**WORK TO COMPLETE**
Every line from the one with "table_cell [863, 1028, 1249, 1081]" to the one with "Rendered at 1241 by 1754 pixels.", including those two, is to be copied exactly; all other lines of the entries below are left out.

BEGIN SUPPLIED ENTRIES

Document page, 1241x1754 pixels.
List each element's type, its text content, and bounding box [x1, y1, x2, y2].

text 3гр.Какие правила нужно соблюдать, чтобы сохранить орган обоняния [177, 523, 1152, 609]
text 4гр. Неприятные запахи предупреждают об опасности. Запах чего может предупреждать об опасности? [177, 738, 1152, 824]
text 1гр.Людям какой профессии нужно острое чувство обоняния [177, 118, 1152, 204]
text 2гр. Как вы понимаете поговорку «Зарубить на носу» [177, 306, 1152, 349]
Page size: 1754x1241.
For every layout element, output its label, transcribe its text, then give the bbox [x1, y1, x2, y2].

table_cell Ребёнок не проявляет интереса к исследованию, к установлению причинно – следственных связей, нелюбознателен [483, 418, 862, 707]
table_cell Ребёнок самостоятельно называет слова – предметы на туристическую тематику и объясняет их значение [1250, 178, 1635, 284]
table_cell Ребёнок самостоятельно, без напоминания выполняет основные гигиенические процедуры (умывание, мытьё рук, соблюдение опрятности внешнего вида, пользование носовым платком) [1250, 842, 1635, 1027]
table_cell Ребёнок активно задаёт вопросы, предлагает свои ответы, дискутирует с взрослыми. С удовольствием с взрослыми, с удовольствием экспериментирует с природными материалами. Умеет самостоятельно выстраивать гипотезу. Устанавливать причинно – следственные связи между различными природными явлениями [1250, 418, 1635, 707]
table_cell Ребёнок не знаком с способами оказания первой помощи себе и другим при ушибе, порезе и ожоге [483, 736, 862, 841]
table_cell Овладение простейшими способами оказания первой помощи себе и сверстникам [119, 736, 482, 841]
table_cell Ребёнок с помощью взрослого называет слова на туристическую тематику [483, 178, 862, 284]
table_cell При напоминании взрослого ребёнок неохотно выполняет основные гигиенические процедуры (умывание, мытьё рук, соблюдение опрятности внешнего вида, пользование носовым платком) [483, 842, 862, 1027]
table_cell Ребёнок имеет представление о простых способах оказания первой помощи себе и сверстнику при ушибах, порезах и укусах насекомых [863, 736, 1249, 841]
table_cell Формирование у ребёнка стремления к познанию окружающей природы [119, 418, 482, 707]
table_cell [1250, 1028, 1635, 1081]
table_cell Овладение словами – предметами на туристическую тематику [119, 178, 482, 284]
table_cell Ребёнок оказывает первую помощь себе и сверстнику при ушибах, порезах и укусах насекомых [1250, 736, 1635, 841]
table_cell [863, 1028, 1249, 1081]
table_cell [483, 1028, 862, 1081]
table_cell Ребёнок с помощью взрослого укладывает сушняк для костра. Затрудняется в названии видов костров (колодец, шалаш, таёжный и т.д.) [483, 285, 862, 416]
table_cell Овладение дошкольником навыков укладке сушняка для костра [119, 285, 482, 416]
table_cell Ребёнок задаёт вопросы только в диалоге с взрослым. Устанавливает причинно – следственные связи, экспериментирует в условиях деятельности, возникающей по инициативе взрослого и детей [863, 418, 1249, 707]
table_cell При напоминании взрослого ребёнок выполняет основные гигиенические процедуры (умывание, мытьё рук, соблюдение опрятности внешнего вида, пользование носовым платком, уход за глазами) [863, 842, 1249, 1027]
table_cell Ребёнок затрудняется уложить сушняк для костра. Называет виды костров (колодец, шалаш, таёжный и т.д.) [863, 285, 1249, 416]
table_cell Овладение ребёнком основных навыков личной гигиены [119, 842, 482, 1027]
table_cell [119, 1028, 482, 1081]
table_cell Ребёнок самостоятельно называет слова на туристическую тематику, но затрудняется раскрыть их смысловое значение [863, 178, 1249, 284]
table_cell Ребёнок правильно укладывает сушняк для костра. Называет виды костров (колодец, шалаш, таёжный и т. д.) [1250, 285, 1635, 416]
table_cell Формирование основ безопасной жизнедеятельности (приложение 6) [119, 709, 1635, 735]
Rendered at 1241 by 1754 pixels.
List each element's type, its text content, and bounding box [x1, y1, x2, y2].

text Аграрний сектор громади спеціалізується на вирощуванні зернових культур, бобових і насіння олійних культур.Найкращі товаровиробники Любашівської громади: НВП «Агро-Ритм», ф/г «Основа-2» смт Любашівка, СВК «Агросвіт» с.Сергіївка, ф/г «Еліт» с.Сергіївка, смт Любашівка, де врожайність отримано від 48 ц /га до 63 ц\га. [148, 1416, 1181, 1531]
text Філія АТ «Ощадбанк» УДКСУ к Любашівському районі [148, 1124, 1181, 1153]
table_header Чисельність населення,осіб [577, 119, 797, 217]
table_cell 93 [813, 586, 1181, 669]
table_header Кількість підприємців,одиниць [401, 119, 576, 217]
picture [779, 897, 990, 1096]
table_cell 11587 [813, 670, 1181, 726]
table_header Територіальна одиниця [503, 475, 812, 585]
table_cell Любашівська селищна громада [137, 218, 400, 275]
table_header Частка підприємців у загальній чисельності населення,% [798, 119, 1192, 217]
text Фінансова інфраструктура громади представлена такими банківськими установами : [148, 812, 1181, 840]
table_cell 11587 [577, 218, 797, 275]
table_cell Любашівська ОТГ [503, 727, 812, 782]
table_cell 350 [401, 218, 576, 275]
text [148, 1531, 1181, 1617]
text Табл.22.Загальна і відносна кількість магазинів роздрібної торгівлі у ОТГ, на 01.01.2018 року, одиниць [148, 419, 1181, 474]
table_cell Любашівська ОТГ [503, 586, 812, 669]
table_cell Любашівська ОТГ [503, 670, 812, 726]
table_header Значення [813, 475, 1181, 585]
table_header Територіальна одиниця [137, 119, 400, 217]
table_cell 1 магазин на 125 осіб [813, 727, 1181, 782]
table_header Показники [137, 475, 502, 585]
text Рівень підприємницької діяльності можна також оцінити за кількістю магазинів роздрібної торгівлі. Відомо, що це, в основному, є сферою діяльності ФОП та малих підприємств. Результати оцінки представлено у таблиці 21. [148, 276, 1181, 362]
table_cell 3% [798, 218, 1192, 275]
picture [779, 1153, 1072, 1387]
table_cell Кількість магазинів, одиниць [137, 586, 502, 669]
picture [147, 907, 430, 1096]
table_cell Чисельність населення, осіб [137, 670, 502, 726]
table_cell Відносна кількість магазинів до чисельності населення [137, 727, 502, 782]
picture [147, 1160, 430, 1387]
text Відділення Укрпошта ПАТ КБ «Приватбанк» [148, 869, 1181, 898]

END SUPPLIED ENTRIES

**ANSWER BOX**
table_cell [863, 1028, 1249, 1081]
table_cell [483, 1028, 862, 1081]
table_cell Ребёнок с помощью взрослого укладывает сушняк для костра. Затрудняется в названии видов костров (колодец, шалаш, таёжный и т.д.) [483, 285, 862, 416]
table_cell Овладение дошкольником навыков укладке сушняка для костра [119, 285, 482, 416]
table_cell Ребёнок задаёт вопросы только в диалоге с взрослым. Устанавливает причинно – следственные связи, экспериментирует в условиях деятельности, возникающей по инициативе взрослого и детей [863, 418, 1249, 707]
table_cell При напоминании взрослого ребёнок выполняет основные гигиенические процедуры (умывание, мытьё рук, соблюдение опрятности внешнего вида, пользование носовым платком, уход за глазами) [863, 842, 1249, 1027]
table_cell Ребёнок затрудняется уложить сушняк для костра. Называет виды костров (колодец, шалаш, таёжный и т.д.) [863, 285, 1249, 416]
table_cell Овладение ребёнком основных навыков личной гигиены [119, 842, 482, 1027]
table_cell [119, 1028, 482, 1081]
table_cell Ребёнок самостоятельно называет слова на туристическую тематику, но затрудняется раскрыть их смысловое значение [863, 178, 1249, 284]
table_cell Ребёнок правильно укладывает сушняк для костра. Называет виды костров (колодец, шалаш, таёжный и т. д.) [1250, 285, 1635, 416]
table_cell Формирование основ безопасной жизнедеятельности (приложение 6) [119, 709, 1635, 735]
Rendered at 1241 by 1754 pixels.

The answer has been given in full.